Recuerdo que hace unos años, Kim Jong-un, el líder supremo de Corea del Norte, prohibió a sus compatriotas durante no sé cuánto tiempo hablar alto, beber alcohol, cantar o festejar un cumpleaños, entre otras cosas. No lo hizo de mala fe, para fastidiar; lo hizo para conmemorar el aniversario de la muerte de su padre.
También recuerdo que Inza, un compañero mío del colegio, citaba mucho un teorema de Tales de Mileto. Para él, este teorema no estaba relacionado con la geometría, y rezaba sencillamente: “Teorema de Tales: Prohibido jugar en los portales”. Inza lo repetía y no utilizaba el verbo «jugar», sino otro verbo de la primera conjugación. Terminó expulsado del colegio.
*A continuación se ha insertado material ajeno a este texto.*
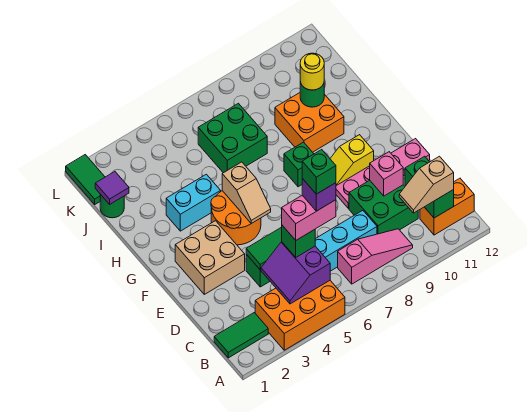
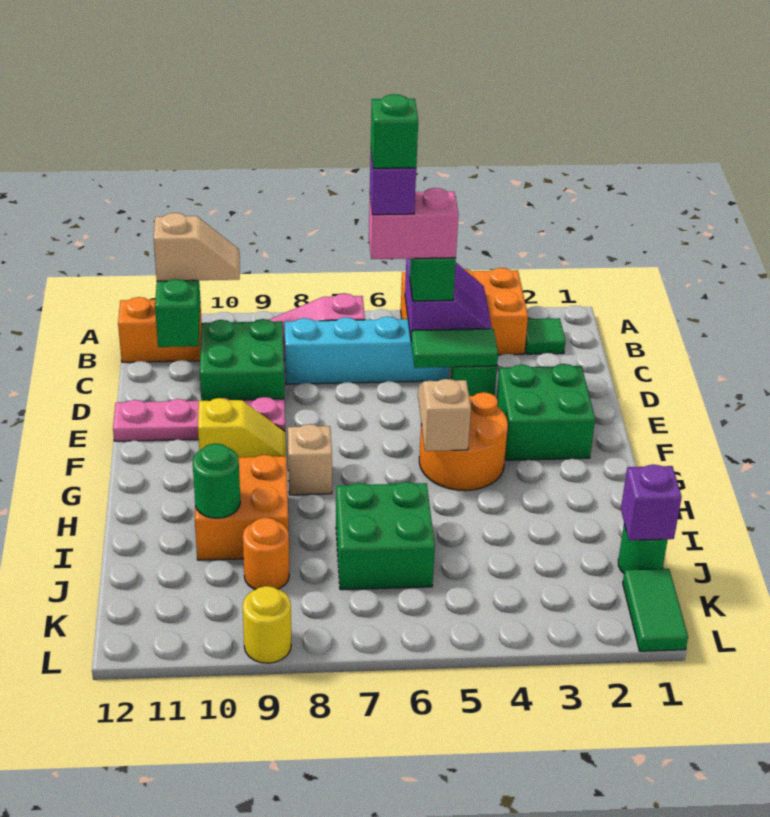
green tile B1:B2 level 1 -> green tile B2 level 1
pink brick D10 level 2 -> none
tan brick E2:F3 level 1 -> green brick E2:F3 level 1
green brick G8 level 1 -> tan brick G8 level 1
cyan brick H3:H4 level 1 -> none
yellow round brick I10 level 3 -> yellow round brick L9 level 1
purple tile J1 level 2 -> purple brick J1 level 2
none -> orange round brick J9 level 1

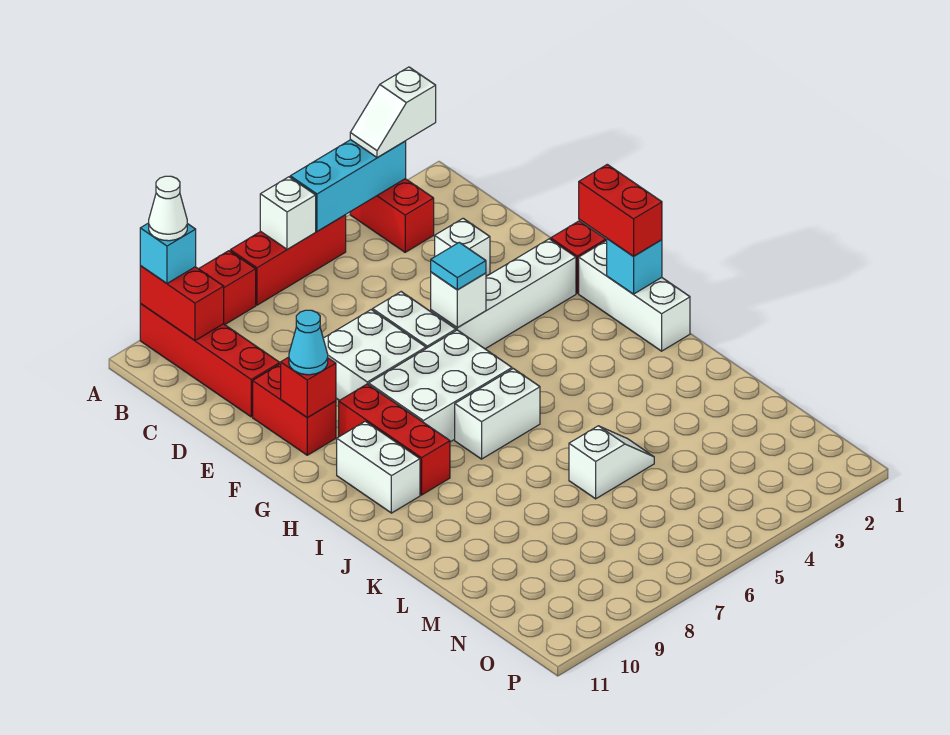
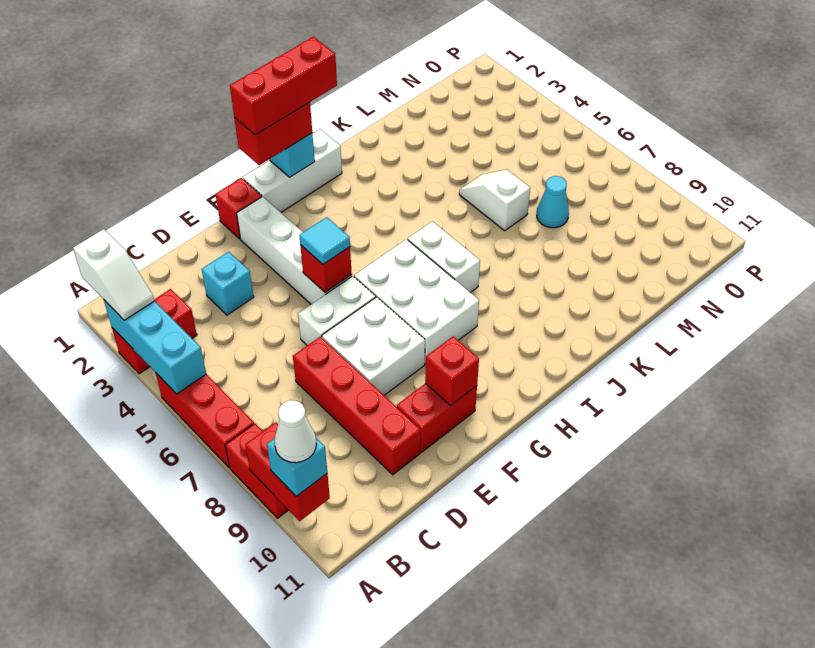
white brick A6 level 2 -> none
red brick A10:D10 level 1 -> red brick D7:D10 level 1
red brick A10:B10 level 2 -> red brick A9:A10 level 2
white brick D3 level 1 -> cyan brick D3 level 1
white brick F5 level 2 -> red brick F5 level 2
cyan cone F10 level 3 -> cyan cone M7 level 1
red brick G9:I9 level 1 -> red brick G1:I1 level 4
white brick H10:I10 level 1 -> none

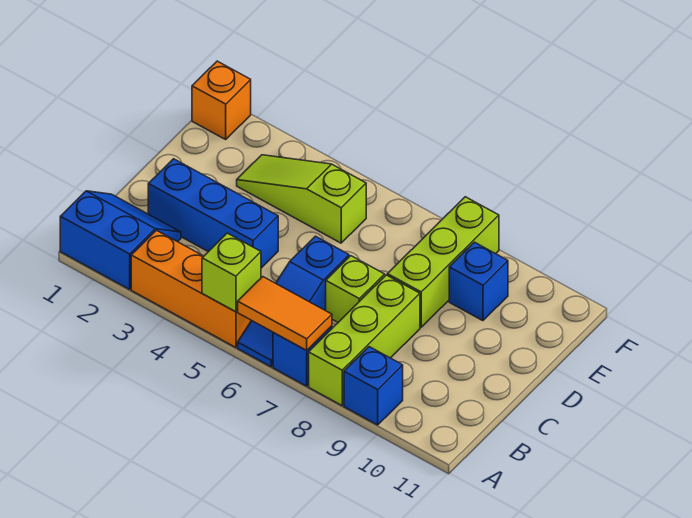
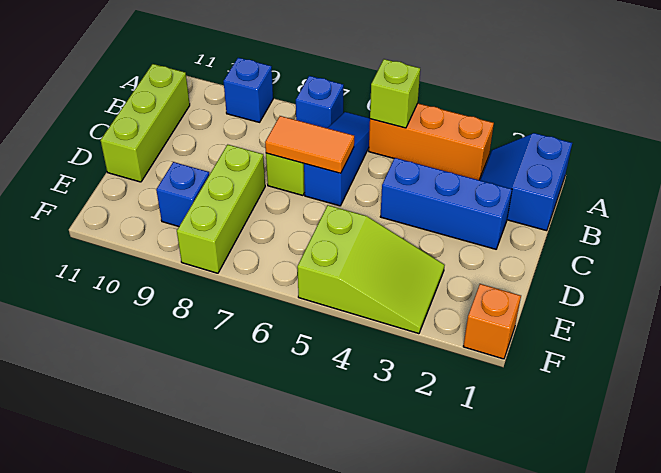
blue slope A1:B2 level 1 top A -> blue slope A1:B2 level 1 top 1
orange tile A6:A7 level 2 -> orange tile C6:C7 level 2
lime brick A8:C8 level 1 -> lime brick B11:D11 level 1
lime slope E3:E5 level 1 top 5 -> lime slope E3:F5 level 1 top 5

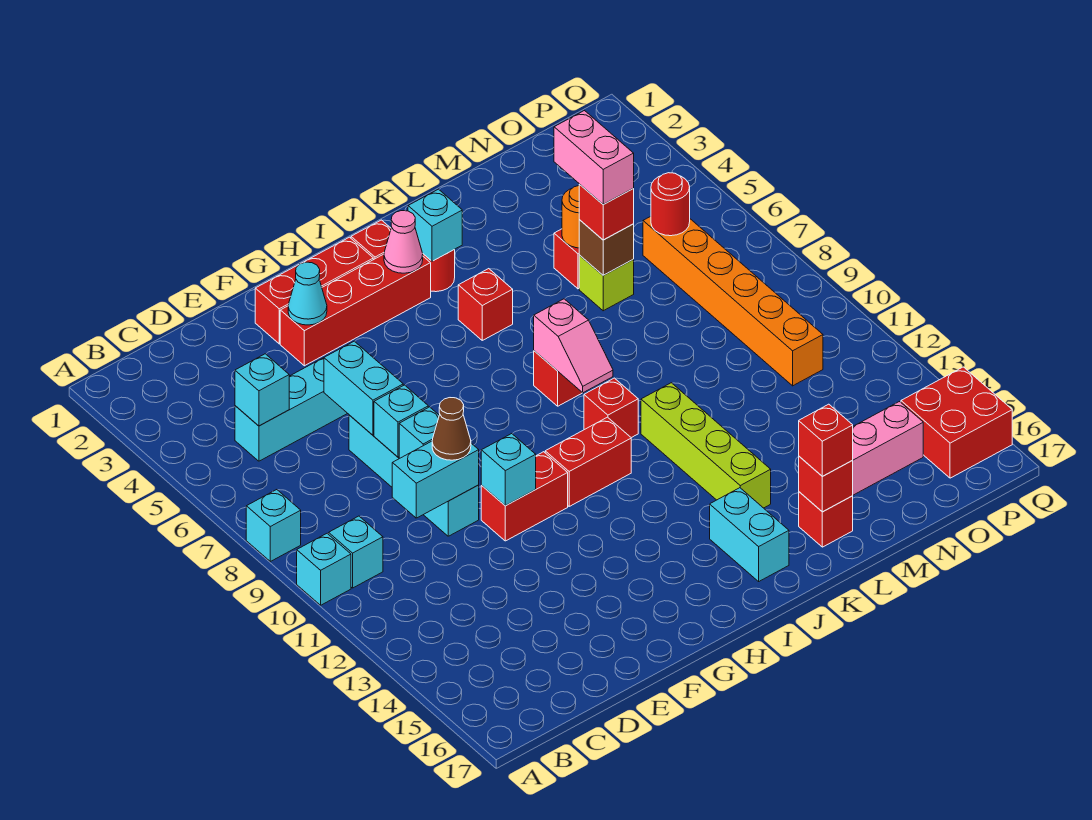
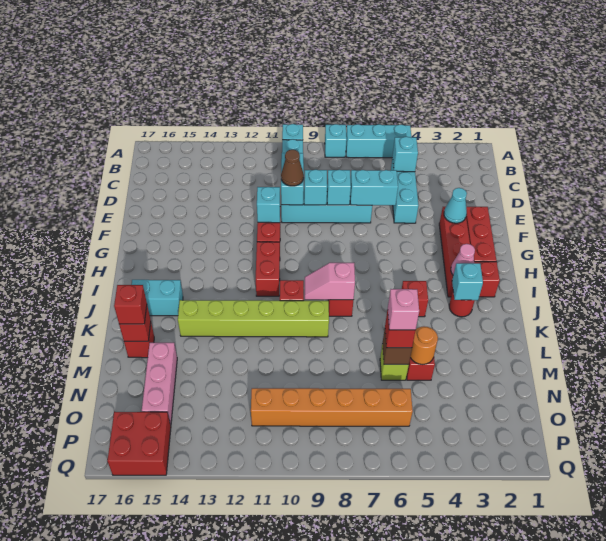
none -> cyan brick A5:A7 level 1
lime brick K11:K14 level 1 -> lime brick K9:K14 level 1
pink brick M5:M6 level 4 -> pink brick M6 level 4
red round brick O6 level 2 -> none

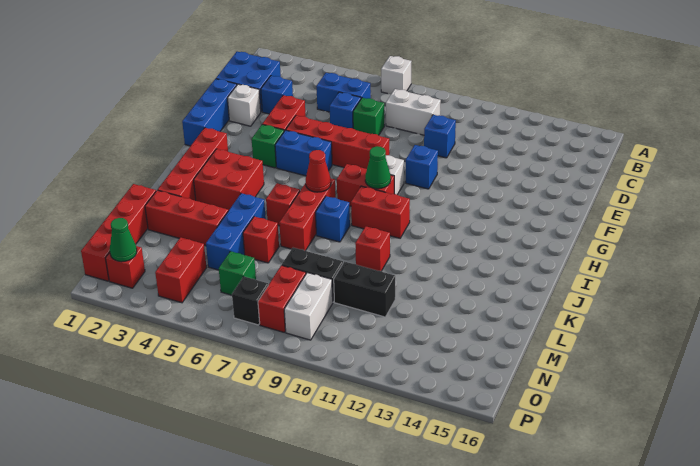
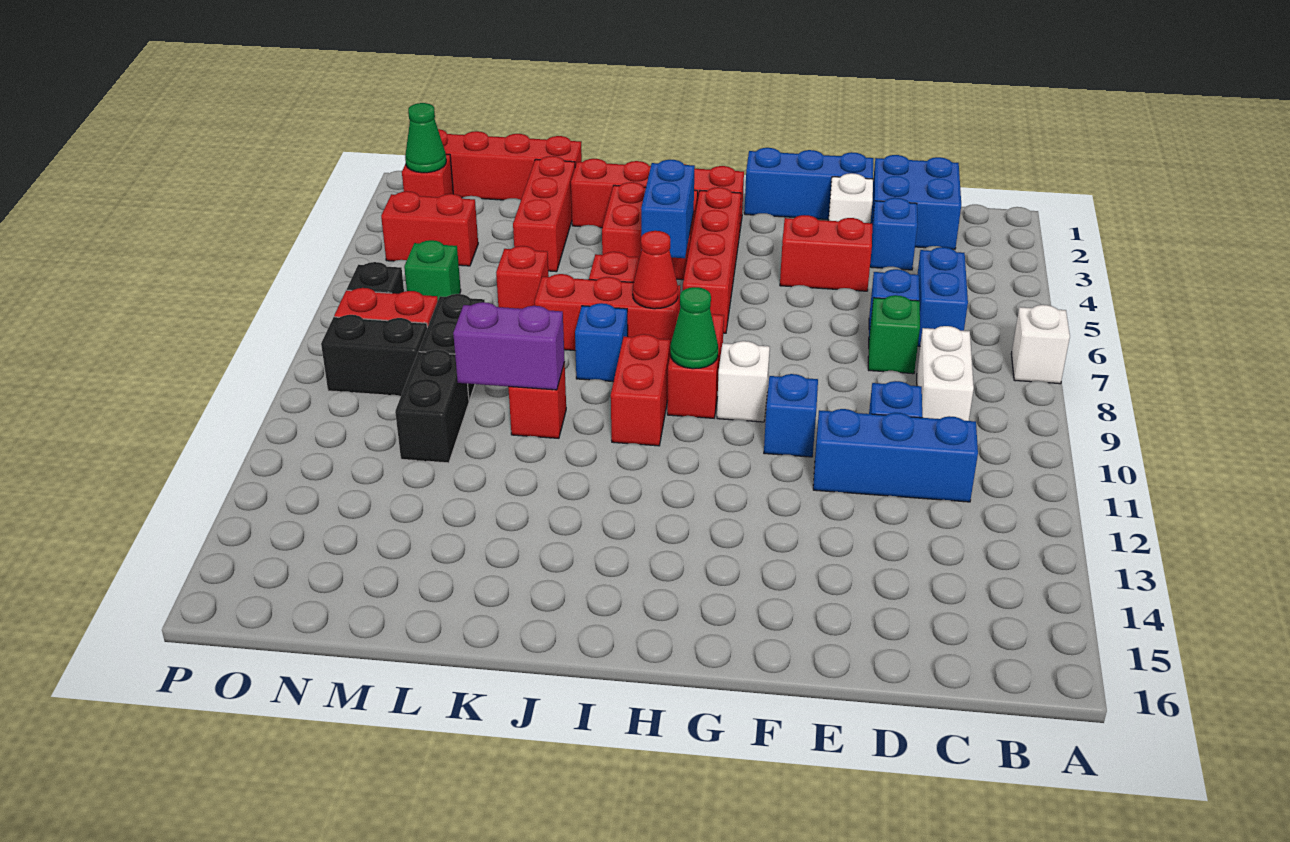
red brick F5:F8 level 1 -> red brick H3:H6 level 1
green brick G4 level 1 -> none
blue brick G5:G6 level 1 -> blue brick I4:I5 level 2
blue brick K5:M5 level 1 -> blue brick C11:E11 level 1
none -> purple brick K10:L10 level 2
white brick N9:O9 level 1 -> black brick N9:O9 level 1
En el encierro está prohibido correr con mochilas. O citar a los toros. O correr borracho. Y, por supuesto, está prohibido sobrepasar la línea roja de la que hablaba. El primero en hacerlo fue un expolicía. Un expolicía inglés. Este hombre alegó que las instrucciones que le facilitaron estaban redactadas únicamente en castellano y en euskera, idiomas que él no comprendía. Vacía excusa de un expoli muy panoli.